Brittany told me later that Jeremiah had told her he wanted the birth experience to be transformational for everyone involved, and she felt as though indeed it had been, and even shifted her thinking about how to serve her own clients during birth: she recognized what an important role my months of preparation and my wonderful Dream Team support system had played in my birth.
Jeremiah likes to tease me for my intense screaming, or rather, ROARING, during birth, but I know he was awed to witness me in my power, as were the others present. And I was impressed with my own strength!
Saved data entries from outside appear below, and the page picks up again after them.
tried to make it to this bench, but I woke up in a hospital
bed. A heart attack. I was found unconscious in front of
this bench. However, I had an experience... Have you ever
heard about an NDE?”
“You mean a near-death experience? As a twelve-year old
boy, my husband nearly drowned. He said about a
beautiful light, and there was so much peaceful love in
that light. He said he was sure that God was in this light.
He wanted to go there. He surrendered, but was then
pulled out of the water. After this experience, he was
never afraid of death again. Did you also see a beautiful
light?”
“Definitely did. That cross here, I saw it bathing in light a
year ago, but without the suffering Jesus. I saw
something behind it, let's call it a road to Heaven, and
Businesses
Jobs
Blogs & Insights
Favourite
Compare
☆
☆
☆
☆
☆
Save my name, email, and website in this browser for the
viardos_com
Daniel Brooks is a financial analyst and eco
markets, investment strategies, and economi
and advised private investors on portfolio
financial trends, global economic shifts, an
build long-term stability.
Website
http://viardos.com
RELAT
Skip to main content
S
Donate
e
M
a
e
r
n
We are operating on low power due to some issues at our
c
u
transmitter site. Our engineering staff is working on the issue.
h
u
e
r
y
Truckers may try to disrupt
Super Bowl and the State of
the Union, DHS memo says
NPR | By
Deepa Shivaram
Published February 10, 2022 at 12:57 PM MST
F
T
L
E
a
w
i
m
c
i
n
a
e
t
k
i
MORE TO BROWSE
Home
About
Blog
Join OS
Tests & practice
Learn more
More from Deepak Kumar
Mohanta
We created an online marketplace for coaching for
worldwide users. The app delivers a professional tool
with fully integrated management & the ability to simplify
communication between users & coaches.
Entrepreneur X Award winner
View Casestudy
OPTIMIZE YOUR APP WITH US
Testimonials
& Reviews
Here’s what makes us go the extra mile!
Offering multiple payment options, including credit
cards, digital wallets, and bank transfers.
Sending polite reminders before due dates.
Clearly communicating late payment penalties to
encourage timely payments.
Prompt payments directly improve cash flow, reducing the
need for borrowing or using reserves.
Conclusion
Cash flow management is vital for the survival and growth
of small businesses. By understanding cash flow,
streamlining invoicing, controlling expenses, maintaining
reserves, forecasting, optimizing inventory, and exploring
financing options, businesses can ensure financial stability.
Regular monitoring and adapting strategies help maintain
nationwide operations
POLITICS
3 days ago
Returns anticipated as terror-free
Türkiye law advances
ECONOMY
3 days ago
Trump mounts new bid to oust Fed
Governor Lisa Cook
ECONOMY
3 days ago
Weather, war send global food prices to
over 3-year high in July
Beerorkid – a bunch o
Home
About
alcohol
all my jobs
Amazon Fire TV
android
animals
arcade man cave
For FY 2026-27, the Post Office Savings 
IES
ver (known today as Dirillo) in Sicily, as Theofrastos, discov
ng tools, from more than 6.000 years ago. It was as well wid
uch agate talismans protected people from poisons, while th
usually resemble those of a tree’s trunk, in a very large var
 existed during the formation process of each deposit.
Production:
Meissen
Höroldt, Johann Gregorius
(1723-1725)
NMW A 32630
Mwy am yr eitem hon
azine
I’m grateful to have had the ability to tap into the Forces of Nature, prophesied months earlier in a vision I had while camping alongside the Mississippi River, while still coming to terms with my pregnancy and the massive changes about to take place in my life. I was communicating with the baby inside of me and told him “I hope you know what you’re signing up for by choosing us as parents. We’re not your typical family – we are radical activist homesteaders.”
In response I received a Vision of a Bear, a Lion, and a Black Panther, one after the other. I’m not a very psychically attuned person and rarely receive visions, so this was pleasantly surprising and comforting. I took it as a sign that our child would be strong and brave.
Months later, when I was eight months pregnant, I described this Vision to a friend of mine who is a Diviner. His interpretation of the vision is that I was represented by the Bear, Jeremiah (a fiery redhead) was represented by the Lion, and our child was represented by the Black Panther. I accepted the role of Mama Bear, agreed with Jeremiah’s fire showing up as the Lion, and imagined the possibilities of what the Black Panther—a fierce, cunning, and elusive, almost mythical creature that has been adopted as a symbol for Black Liberation and Revolutionary Spirit—could signify for our child.
Armed with this mystical gift of Vision, along with all the birth stories I’d heard and read, and all the practical research I’d done, and supported by the Dream Team, I was prepared to tap into the Forces of Nature, channel my inner Mama Bear, and Climb that Mountain, where the Sweetest Little Angel Gabriel awaited us.